● **Dataset entries**
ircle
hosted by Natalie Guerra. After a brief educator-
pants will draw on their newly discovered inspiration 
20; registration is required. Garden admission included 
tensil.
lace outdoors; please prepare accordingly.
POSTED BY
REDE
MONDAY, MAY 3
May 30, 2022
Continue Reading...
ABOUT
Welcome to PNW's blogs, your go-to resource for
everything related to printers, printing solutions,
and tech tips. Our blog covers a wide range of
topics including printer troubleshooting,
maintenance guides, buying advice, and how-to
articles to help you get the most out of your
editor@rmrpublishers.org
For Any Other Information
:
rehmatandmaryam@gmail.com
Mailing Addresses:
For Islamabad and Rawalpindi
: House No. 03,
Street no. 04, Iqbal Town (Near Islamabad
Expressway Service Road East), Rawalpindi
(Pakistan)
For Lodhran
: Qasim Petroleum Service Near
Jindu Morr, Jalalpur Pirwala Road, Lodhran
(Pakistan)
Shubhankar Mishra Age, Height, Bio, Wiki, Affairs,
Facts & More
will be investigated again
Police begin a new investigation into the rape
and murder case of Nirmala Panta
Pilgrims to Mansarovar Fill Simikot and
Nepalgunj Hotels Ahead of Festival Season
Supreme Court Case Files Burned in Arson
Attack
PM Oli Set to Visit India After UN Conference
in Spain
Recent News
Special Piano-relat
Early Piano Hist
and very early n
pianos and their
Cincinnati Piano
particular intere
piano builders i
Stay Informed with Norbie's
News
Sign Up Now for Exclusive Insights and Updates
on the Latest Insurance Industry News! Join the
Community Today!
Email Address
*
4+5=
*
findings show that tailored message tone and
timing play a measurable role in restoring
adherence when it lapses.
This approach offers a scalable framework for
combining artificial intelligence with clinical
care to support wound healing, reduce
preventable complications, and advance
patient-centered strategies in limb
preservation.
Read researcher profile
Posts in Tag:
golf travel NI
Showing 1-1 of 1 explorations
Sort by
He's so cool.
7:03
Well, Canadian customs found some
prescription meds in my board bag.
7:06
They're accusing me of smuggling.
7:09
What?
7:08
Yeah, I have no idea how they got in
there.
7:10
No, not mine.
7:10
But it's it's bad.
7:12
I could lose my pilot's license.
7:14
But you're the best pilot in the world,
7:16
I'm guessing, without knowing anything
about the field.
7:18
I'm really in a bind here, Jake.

● **PROBLEM DETAILS**
All lines above that contain the word "your" are to be copied.

● **EXERCISE RESPONSE**
Welcome to PNW's blogs, your go-to resource for
articles to help you get the most out of your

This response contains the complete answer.